The outcome measure was new-onset dementia, identified using validated algorithms based on informant reports and cognitive testing.
A decomposition-type causal mediation evaluation was performed to quantitatively assess the extent to which stroke and hypertension modified or mediated the link between PM2.5 and new-onset dementia after adjusting for area-level and individual-level covariates.
Cox proportional hazards modeling and logistic regression modeling were performed to calculate the hazard ratios (HRs) and odds ratios (ORs), respectively.
Covariates included age, gender, body mass index (BMI), race, ethnicity, education, income, smoking status, urbanicity, drinking status, and socioeconomic status.
In addition, the interquartile range (IQR) values were determined. Individuals were identified as hypertensive or having a stroke if the participants themselves or proxies reported a doctor’s diagnosis of the conditions at follow-up.
Secondary analyses were performed by characterizing PM2.5 from open fires and agriculture by multiplying PM2.5 with spatially varying fractions of PM2.5 from each source.
Sensitivity analyses were also performed by stratifying mediation analyses by age and restricting the analysis to periods with high-quality PM2.5 estimates (i.e., from 2006 onward).
Furthermore, the analyses were rerun using new-onset stroke as the mediator to ensure temporality between the study exposure and the mediator.
Among 27,857 individuals, the researchers found no evidence that stroke or hypertension acted as modifiers or mediators of the relationship between PM2.5 exposure and new-onset dementia.
The mean age of the participants was 61 years; 15,747 were female (57%); 19,249 were non-Hispanic Whites (69%); and 4,105 (15%) were diagnosed with dementia at follow-up (mean duration of 10 years).
Among individuals with dementia, 2,204 (54%) were hypertensive at study initiation, and 386 (nine percent) were diagnosed with hypertension at follow-up. 378 individuals (nine percent) had a stroke history at study initiation, while 673 (16%) received a stroke diagnosis at follow-up.
The interquartile range of baseline exposure to PM2.5 was 11 to 15 μg per cubic millimeter.

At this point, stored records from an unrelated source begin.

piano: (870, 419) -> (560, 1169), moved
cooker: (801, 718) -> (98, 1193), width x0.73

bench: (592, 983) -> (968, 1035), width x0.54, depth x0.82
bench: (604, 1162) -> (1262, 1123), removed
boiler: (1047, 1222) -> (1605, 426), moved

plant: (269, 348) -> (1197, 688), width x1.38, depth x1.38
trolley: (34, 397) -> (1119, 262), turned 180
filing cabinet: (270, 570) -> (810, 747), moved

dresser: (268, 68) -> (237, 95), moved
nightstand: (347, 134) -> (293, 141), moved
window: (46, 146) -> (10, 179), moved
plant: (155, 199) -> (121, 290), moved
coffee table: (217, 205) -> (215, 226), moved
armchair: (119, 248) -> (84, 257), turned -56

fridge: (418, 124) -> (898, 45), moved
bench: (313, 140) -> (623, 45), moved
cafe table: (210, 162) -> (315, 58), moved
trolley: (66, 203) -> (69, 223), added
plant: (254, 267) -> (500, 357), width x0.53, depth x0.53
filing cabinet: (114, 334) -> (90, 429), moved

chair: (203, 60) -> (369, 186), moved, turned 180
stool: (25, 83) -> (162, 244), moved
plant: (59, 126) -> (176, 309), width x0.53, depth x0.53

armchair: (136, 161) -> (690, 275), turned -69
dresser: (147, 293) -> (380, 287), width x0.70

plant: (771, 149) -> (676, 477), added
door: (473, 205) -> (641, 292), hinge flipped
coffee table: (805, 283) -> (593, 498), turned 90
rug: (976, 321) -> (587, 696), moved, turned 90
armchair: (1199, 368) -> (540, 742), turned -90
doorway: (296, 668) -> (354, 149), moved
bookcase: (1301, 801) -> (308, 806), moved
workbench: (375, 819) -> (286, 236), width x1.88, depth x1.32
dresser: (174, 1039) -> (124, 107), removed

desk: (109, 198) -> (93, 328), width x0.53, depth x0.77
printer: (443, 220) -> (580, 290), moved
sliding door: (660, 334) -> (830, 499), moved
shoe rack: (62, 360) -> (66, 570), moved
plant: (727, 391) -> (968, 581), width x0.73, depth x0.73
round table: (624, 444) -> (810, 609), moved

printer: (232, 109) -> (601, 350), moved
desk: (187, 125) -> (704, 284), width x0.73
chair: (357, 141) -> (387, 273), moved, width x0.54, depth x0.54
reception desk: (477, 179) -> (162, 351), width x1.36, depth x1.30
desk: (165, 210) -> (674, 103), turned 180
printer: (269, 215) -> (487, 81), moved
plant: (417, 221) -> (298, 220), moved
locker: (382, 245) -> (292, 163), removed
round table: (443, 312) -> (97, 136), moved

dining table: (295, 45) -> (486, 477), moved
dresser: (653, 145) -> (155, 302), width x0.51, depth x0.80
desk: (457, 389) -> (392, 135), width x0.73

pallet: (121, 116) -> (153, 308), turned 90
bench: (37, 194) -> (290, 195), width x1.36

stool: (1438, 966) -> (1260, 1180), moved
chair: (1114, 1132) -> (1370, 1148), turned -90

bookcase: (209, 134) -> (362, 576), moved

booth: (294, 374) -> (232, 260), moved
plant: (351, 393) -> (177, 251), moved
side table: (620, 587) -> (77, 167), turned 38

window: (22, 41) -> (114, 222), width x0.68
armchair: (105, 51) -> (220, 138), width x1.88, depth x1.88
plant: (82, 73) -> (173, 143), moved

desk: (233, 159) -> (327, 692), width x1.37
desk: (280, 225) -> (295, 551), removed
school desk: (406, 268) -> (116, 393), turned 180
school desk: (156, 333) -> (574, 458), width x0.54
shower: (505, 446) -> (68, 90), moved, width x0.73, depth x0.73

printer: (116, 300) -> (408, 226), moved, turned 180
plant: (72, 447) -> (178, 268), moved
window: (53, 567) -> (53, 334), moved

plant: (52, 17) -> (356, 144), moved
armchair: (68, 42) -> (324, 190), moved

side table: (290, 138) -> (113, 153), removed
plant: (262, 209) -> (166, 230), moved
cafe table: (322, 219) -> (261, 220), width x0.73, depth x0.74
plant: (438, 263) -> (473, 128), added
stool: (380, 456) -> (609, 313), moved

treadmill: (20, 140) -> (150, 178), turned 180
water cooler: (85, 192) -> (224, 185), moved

In the adjusted analysis, increased PM2.5 exposure (per IQR) was unrelated to increased dementia risk (HR, 1.0).
The team observed positive relationships for stroke and hypertension with new-onset dementia, with HR values of 1.7 and 1.2, respectively, compared to individuals free of hypertension or stroke at follow-up.
However, there were no significant associations between PM2.5 and stroke (OR per IQR increase in particulate matter exposure, 1.1) and no significant evidence for a relationship between PM2.5 and hypertension (OR per IQR increase in particulate matter exposure, 1.0).
No evidence was found that stroke or hypertension acted as modifiers or mediators of the link between PM2.5 exposure and new-onset dementia.
The non-mediated interactions between hypertension and PM2.5 exposure contributed 39% to the excess relationship; however, the findings did not attain statistical significance.
The secondary analyses yielded similar results for PM2.5 exposure from open fires as the total PM2.5. Consistent results were obtained in the sensitivity analyses by restricting the comments to younger individuals and periods with high-quality exposure information. In addition, using new-onset stroke as the association mediator also did not alter the results.
Overall, the study findings showed that stroke or hypertension did not modify or mediate the link between PM2.5 exposure in the air and incident dementia. However, hypertension may increase individual susceptibility to air pollution. Further research must be conducted to explore other modifiers and pathways.